Start of Information supplied

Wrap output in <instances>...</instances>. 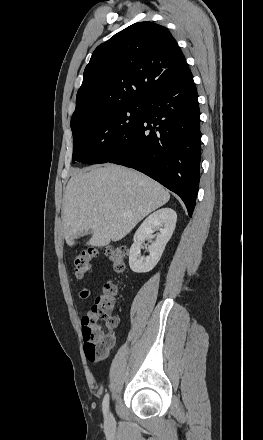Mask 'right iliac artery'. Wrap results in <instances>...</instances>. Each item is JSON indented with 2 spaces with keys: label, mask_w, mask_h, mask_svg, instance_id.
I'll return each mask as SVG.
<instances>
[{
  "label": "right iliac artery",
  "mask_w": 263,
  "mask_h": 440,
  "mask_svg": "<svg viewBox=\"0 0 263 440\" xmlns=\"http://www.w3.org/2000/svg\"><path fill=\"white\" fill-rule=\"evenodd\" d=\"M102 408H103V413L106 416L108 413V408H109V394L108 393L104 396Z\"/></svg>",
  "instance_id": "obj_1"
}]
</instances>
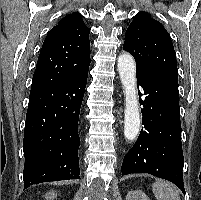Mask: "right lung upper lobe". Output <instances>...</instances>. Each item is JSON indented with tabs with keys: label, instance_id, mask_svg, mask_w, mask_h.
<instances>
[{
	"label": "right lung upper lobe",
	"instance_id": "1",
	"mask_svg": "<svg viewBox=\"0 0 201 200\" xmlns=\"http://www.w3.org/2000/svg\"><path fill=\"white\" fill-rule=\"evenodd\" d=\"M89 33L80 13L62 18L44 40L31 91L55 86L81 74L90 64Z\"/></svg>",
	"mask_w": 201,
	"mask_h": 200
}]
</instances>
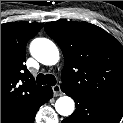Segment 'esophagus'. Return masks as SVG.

End of Information supplied

* **What this task involves**
Substitute "Outline" for "Segment" in everything from the line containing "mask_svg, mask_w, mask_h." down to the end of the records, changing nothing else. Leave the pictures out of your answer.

* **Output for this task**
Mask: "right lung upper lobe". Output <instances>...</instances>. Each item is JSON indented with tabs with keys: label, instance_id, mask_svg, mask_w, mask_h.
<instances>
[{
	"label": "right lung upper lobe",
	"instance_id": "1",
	"mask_svg": "<svg viewBox=\"0 0 201 200\" xmlns=\"http://www.w3.org/2000/svg\"><path fill=\"white\" fill-rule=\"evenodd\" d=\"M89 33L80 13L62 18L44 40L31 91L55 86L81 74L90 64Z\"/></svg>",
	"mask_w": 201,
	"mask_h": 200
}]
</instances>
Outline 'esophagus'. Return masks as SVG.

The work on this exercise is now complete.